# Document excerpt
>>>
Unless there exists a known modification for a specific car model, the answer is
Practically not possible. With intricate electrical surgery, probably yes.
Modern electric vehicles manage their batteries carefully, tracking voltage per cell, current per cell, temperature, and probably cell health over time. The logic is proprietary, and can vary considerably across manufacturers.
The battery chemistry used in e-vehicles is lithium-ion. The nominal voltage of a single lithium ion pair is about 3.7V. The cars operate the motors at several hundred volts. This means that the batteries work in series, in some configuration.
The specific connection pattern can vary, and be adaptive. but will not be just a plain series chain connection, since the batteries cannot be charged in series. As the cells deplete, some do so a little bit faster than the others. Series connection enforces the same current to all cells, which would over time drive the cells into imbalance, and destroy some of the cells by overdischarge.
This is solved by "balance charging" which most people know from rc hobbies. The cells are charged individually. Similar things happen in electric vehicles.
As you cannot replicate the circuitry or modify the charge software, your best bet would be to take many many individual new lithium ion cells, and connect them in parallel with the existing cells, doing this to almost all of them.
<<<
Set down word for word the passage of the electric-car battery text that opens with "The specific connection" and closes with "all of them.".

Collected data
>>>
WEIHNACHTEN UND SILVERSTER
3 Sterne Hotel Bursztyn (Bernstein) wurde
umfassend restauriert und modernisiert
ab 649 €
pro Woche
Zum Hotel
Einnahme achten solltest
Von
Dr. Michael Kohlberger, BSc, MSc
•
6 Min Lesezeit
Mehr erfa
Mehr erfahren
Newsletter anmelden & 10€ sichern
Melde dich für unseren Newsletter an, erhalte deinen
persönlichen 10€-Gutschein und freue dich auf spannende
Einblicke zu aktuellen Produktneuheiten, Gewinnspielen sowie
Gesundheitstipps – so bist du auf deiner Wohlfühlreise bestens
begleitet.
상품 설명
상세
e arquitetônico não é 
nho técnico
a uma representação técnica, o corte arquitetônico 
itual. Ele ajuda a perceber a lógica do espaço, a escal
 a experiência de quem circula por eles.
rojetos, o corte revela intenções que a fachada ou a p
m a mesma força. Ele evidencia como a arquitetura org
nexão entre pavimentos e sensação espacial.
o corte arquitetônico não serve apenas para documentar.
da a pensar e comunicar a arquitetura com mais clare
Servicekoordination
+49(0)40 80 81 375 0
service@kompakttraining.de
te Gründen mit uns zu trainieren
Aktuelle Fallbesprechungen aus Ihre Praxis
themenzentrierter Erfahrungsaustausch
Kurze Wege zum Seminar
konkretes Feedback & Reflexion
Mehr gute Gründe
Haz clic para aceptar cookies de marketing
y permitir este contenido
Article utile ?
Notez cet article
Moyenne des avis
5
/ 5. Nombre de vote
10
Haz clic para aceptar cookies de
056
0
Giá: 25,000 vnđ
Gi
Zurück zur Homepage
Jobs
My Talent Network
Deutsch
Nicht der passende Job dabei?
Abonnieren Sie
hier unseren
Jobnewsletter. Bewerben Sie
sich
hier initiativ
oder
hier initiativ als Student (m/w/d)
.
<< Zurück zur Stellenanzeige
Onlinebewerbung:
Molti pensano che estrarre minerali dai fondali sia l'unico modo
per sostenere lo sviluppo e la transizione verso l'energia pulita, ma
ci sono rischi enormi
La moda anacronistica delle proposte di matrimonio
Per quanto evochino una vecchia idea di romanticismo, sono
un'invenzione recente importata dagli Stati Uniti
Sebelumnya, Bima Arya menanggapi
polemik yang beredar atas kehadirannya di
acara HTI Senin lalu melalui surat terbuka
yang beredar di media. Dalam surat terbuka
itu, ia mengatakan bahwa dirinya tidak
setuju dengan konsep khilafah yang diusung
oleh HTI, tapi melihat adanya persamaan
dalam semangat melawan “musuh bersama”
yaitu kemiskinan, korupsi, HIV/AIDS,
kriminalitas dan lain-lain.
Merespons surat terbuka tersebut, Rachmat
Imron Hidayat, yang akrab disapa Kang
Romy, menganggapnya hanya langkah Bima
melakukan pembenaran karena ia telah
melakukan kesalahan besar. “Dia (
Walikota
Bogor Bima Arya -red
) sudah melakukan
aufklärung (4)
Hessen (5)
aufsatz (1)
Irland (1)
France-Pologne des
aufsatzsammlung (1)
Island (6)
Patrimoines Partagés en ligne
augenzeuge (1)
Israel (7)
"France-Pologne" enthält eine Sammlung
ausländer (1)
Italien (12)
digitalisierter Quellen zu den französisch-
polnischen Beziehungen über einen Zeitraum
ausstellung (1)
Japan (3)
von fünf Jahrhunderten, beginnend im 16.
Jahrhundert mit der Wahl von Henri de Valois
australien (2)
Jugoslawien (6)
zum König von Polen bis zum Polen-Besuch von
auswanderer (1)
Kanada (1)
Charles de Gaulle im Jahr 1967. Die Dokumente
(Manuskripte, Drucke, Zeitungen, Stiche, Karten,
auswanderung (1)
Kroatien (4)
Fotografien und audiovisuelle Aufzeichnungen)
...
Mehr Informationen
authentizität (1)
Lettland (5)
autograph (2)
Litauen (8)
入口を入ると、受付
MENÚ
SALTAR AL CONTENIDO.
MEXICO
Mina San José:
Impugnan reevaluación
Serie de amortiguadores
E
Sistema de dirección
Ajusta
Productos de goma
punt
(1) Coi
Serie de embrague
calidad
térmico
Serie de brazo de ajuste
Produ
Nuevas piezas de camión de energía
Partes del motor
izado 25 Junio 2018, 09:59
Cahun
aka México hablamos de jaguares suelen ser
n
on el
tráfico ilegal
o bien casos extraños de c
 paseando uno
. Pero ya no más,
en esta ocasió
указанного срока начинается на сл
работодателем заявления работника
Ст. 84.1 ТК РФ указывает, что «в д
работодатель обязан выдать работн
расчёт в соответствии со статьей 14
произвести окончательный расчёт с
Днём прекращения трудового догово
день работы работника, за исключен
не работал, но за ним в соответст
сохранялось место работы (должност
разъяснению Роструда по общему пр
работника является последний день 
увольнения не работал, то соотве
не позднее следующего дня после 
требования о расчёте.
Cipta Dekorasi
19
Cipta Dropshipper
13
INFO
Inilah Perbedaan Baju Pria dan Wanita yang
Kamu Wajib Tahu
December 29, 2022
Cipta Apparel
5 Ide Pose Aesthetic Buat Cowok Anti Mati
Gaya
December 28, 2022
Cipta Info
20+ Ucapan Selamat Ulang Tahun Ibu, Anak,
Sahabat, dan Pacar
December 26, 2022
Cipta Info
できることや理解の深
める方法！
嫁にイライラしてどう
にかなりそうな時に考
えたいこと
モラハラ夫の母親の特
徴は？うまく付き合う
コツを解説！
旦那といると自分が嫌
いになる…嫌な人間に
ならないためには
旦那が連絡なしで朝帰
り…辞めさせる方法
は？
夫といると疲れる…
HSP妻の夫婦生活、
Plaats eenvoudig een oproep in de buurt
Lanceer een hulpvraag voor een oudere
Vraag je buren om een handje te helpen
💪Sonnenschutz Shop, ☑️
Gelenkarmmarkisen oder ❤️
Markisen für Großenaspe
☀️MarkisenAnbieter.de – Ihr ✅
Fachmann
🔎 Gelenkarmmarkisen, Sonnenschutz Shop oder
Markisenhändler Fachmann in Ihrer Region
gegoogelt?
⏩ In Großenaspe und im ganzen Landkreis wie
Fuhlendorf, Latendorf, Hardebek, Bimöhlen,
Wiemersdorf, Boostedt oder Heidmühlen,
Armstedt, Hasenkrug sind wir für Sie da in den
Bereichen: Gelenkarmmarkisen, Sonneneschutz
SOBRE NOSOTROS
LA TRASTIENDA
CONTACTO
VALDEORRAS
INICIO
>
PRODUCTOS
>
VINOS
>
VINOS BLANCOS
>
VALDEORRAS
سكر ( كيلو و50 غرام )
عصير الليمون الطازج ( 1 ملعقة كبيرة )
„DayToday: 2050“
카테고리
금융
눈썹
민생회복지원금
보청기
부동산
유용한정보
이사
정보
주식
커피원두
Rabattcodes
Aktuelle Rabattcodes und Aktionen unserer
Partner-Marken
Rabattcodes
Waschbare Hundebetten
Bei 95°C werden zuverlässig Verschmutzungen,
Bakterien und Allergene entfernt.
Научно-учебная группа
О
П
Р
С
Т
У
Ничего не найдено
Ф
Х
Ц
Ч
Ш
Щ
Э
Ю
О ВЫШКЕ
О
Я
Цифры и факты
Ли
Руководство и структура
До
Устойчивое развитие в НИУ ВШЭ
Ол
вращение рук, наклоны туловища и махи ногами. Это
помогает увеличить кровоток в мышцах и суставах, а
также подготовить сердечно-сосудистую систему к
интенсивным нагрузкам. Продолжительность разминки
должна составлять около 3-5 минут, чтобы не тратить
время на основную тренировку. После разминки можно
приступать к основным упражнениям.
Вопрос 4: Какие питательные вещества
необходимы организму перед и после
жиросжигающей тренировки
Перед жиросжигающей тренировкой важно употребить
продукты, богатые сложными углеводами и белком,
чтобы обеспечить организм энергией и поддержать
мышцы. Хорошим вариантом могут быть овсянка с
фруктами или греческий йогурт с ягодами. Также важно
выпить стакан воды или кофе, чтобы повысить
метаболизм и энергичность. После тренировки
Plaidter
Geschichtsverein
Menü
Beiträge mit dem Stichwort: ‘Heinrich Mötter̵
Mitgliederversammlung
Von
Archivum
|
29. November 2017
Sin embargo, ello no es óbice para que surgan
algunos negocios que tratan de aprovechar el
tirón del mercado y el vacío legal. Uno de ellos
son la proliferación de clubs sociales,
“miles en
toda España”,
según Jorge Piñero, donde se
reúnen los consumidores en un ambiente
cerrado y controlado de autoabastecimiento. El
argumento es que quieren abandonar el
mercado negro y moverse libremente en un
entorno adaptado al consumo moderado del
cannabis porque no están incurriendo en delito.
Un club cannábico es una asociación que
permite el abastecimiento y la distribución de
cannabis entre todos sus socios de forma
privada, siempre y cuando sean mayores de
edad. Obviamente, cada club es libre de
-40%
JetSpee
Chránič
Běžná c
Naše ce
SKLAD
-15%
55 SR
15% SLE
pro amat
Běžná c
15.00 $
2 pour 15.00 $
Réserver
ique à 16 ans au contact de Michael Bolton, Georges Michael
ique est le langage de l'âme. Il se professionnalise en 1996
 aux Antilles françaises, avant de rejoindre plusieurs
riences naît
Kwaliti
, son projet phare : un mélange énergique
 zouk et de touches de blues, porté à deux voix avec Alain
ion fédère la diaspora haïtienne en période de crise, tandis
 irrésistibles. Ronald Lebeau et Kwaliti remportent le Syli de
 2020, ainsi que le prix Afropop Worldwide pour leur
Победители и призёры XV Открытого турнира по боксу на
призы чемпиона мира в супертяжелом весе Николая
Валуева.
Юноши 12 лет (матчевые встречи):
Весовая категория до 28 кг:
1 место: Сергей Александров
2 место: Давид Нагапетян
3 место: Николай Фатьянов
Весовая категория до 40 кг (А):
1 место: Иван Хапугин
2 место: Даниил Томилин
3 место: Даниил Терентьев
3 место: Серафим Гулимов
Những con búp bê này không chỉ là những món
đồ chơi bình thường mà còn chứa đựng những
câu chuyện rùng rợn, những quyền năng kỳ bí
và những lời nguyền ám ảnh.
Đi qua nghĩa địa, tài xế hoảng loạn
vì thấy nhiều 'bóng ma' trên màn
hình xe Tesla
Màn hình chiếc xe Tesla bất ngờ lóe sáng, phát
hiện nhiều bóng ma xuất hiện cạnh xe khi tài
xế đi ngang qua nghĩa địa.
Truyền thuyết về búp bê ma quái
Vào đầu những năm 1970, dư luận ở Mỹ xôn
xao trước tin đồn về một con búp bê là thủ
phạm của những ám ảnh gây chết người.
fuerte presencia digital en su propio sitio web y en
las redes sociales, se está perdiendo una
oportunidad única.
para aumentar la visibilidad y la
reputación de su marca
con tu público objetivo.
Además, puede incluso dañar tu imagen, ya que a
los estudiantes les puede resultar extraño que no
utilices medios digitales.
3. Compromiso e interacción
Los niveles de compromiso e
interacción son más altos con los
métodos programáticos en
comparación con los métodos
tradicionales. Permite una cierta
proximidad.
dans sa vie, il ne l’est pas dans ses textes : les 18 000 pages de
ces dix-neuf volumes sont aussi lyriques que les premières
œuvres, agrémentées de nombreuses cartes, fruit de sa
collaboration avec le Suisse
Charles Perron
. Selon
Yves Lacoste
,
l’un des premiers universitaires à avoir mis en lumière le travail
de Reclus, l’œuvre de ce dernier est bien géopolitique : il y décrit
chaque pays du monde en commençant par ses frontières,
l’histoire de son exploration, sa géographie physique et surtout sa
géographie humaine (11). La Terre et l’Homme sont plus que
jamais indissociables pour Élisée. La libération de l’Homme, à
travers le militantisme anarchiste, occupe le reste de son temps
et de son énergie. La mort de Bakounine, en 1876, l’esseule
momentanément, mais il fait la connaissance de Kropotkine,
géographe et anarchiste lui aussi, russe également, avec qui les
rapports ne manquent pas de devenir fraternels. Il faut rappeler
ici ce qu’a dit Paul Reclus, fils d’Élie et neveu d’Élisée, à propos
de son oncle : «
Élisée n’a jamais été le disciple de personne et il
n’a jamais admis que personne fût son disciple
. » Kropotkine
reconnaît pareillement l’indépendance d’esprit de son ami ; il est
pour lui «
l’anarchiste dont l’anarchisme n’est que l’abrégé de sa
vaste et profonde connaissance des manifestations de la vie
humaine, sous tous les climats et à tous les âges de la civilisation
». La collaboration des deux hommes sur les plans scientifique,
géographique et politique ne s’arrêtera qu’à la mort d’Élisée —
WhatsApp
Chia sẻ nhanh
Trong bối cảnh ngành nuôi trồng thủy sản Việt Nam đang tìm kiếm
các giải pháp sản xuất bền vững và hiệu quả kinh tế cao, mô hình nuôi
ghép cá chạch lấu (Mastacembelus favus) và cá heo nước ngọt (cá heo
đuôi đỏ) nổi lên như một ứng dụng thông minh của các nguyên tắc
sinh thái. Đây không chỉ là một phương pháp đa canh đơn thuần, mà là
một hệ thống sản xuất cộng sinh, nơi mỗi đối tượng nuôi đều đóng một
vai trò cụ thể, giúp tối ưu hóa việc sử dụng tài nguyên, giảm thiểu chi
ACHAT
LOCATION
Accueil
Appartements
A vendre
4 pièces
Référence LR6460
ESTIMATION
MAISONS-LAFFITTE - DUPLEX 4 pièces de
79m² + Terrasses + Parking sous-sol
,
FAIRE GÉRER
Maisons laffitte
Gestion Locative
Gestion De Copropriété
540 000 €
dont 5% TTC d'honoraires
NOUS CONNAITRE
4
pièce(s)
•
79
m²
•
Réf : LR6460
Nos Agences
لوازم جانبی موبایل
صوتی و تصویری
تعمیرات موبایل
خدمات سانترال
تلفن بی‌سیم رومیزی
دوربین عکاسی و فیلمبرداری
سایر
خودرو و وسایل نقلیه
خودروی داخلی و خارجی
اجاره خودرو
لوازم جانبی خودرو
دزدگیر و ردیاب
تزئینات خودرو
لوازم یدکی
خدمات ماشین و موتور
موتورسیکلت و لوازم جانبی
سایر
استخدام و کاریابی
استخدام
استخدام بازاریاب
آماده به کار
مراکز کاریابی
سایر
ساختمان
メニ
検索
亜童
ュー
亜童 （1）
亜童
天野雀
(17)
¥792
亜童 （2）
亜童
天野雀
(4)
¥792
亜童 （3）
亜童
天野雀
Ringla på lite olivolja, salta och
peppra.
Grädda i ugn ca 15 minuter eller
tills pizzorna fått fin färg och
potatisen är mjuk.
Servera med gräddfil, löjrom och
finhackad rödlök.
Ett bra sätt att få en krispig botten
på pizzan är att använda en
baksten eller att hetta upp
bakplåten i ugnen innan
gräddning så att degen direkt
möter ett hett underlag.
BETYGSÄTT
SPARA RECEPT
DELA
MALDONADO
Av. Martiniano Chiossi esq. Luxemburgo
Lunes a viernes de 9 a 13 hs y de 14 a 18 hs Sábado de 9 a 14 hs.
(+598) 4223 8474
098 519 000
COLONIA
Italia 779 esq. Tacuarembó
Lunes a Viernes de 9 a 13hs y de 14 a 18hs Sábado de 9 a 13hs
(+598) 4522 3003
<<<
# Response area
The specific connection pattern can vary, and be adaptive. but will not be just a plain series chain connection, since the batteries cannot be charged in series. As the cells deplete, some do so a little bit faster than the others. Series connection enforces the same current to all cells, which would over time drive the cells into imbalance, and destroy some of the cells by overdischarge.
This is solved by "balance charging" which most people know from rc hobbies. The cells are charged individually. Similar things happen in electric vehicles.
As you cannot replicate the circuitry or modify the charge software, your best bet would be to take many many individual new lithium ion cells, and connect them in parallel with the existing cells, doing this to almost all of them.